Une naissance en Russie, un apprentissage à l’école talmudique et un départ à l’âge de 10 ans pour les États-Unis, où s’installe sa famille afin d’échapper aux pogroms. Est-ce cette enfance européenne qui fait de Mark Rothko (1903-1970) un intellectuel imprégné de la pensée de Nietzsche, de Freud et de Jung autant que de mythologie grecque ? Compagnon de route des expressionnistes abstraits, proche des surréalistes, il n’en voue pas moins une admiration sans bornes à Fra Angelico (1387- 1455) ou à Matisse, auquel il dédie d’ailleurs, en 1953, l’une de ses toiles (qui sera vendue 22,5 millions de dollars chez Christie’s, en 2005).
D’abord inspiré par le métro new-yorkais ou par le bord de mer, il s’écarte brusquement des canons académiques de la figuration pour, écrit-il, « exprimer les émotions humaines fondamentales ». Son ambition : « …élever la peinture pour qu’elle soit aussi poignante que la musique et la poésie. »
Seule importe la couleur
Les compositions de Mark Rothko évoluent jusqu’à devenir de larges bandes colorées aux contours irréguliers, que le critique d’art américain Clement Greenberg dénomme la Color Field Painting. Seule importe la couleur, vectrice d’émotions. Néan- moins, l’artiste refuse d’être qualifié de « coloriste ». Il prévient : « À ceux qui pensent que mes peintures sont sereines, j’aimerais dire que j’ai emprisonné la violence la plus absolue dans chaque centimètre carré de leur surface. »
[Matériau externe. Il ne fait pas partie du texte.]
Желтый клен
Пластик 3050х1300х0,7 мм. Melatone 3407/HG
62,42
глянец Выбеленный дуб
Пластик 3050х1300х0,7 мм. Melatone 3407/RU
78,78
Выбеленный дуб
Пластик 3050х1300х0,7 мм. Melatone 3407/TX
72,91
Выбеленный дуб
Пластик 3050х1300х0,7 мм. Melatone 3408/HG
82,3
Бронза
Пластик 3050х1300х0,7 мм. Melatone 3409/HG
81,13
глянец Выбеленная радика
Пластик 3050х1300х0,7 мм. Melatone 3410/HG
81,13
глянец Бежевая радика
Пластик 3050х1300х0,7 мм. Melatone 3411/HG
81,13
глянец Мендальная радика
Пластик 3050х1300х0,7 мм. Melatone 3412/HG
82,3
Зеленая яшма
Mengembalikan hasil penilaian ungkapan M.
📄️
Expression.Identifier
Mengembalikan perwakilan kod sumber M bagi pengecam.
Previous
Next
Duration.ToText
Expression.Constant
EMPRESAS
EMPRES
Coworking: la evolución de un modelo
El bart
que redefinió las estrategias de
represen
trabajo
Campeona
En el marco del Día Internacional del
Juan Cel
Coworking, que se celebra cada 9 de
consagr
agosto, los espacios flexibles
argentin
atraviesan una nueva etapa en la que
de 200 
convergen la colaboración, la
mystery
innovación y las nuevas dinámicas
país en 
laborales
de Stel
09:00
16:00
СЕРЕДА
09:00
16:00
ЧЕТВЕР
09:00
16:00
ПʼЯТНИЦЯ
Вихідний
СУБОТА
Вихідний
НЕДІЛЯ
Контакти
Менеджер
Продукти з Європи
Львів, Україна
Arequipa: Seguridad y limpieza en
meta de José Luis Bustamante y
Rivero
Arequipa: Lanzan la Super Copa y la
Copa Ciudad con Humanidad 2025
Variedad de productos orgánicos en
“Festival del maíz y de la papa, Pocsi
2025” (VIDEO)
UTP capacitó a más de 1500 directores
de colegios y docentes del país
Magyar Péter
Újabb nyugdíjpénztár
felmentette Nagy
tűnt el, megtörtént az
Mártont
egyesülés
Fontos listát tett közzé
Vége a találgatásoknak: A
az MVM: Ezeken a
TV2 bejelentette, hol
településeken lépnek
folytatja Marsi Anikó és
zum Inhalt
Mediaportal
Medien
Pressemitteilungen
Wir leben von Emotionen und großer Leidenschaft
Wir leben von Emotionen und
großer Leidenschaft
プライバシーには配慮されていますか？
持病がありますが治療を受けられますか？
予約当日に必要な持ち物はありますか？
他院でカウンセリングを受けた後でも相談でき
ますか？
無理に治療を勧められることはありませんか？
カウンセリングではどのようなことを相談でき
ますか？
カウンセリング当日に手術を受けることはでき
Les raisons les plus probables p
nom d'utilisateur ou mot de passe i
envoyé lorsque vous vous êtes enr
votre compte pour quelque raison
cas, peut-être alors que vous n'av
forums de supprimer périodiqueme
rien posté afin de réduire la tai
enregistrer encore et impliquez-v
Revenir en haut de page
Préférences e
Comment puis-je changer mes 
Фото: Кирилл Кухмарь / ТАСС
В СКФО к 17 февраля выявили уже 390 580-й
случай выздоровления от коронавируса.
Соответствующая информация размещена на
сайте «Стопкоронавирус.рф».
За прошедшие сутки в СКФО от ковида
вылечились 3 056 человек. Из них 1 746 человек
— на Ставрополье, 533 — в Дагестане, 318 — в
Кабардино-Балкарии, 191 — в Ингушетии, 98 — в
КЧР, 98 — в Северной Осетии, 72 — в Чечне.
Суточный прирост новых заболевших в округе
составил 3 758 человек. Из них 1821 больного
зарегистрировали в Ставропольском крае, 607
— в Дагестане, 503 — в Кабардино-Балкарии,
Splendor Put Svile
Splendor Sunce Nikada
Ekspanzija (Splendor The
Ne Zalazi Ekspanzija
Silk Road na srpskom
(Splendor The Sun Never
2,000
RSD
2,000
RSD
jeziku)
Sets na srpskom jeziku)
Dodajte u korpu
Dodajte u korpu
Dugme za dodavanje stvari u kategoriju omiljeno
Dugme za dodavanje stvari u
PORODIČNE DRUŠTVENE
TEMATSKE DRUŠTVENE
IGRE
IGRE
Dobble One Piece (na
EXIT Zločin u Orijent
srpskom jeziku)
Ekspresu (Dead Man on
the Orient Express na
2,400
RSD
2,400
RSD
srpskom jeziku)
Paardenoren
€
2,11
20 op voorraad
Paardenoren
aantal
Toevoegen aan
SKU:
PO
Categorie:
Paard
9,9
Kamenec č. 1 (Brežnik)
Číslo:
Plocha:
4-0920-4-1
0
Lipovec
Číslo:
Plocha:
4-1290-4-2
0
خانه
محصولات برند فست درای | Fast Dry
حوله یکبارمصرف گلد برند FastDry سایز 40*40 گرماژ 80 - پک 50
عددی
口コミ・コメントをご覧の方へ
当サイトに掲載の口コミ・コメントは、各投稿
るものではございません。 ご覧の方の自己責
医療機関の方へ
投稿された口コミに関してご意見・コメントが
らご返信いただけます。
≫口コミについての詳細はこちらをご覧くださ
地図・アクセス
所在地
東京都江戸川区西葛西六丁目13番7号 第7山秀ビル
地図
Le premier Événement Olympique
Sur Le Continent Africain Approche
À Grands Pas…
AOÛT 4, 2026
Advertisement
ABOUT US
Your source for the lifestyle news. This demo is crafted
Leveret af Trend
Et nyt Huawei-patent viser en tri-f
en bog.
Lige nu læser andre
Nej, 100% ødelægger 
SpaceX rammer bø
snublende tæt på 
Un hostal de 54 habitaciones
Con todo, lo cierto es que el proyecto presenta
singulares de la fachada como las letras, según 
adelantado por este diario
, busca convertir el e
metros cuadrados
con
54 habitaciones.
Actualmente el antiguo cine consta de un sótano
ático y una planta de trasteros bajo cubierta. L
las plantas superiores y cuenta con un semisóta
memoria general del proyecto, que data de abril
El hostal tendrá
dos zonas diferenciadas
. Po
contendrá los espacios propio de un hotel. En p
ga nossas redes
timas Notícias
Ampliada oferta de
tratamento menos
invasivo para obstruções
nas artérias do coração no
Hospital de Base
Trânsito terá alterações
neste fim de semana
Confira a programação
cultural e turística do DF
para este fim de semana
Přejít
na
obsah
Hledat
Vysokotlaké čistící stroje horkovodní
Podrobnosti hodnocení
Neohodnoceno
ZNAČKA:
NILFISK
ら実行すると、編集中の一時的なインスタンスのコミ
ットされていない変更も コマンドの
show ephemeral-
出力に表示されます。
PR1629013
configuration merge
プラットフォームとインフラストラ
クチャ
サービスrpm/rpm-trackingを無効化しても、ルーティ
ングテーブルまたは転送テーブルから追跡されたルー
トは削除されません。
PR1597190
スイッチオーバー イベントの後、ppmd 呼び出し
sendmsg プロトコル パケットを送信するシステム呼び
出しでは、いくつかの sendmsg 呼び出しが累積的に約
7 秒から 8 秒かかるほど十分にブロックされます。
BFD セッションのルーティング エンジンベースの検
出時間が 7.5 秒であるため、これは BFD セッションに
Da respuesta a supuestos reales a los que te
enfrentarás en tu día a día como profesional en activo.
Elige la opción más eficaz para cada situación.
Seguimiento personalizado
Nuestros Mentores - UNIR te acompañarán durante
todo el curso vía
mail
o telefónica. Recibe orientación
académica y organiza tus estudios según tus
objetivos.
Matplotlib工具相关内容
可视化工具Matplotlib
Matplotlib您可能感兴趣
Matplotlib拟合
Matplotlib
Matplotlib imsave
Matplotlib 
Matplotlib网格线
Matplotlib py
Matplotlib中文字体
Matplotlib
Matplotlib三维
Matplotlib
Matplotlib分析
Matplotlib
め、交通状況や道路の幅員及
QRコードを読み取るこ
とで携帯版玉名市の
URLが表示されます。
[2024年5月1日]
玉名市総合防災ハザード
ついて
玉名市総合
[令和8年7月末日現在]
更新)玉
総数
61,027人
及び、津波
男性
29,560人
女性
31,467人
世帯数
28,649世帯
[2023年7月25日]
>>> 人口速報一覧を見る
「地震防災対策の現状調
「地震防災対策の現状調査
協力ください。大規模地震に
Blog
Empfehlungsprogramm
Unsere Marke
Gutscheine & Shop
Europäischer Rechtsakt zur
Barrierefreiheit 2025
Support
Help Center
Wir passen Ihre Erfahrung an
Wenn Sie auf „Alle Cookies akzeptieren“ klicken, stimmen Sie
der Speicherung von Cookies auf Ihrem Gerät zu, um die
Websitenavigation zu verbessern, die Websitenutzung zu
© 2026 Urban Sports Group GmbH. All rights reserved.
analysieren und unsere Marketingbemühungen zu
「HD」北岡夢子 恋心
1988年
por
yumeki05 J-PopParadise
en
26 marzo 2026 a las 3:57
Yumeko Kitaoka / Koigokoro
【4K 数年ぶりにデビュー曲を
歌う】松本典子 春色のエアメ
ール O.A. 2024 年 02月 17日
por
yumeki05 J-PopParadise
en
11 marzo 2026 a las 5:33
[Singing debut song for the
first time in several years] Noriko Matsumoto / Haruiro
Mark Rothko, humaniste abstrait
D’ailleurs, dès la fin des années 50, il privilégie des tonalités plus sombres. En témoignent 14 toiles monochromes, teintées de violet-bleu, présentées dans la chapelle Rothko, à Houston. C’est le parcours artistique de cet « humaniste abstrait » que retrace cette exposition, qui se clôt sur la série des « Black and Grey » (1969-1970), une « cathédrale en noir et gris, déclare Suzanne Pagé, commissaire de cet événement, balisée de sculptures de Giacometti, artiste admiré dont il partageait, avec un doute taraudant, l’humanisme et la science de l’espace ».
> « Mark Rothko » à la Fondation Louis Vuitton, 8, avenue du Mahatma Gandhi, 75116 Paris (FR), jusqu’au 2 avril 2024.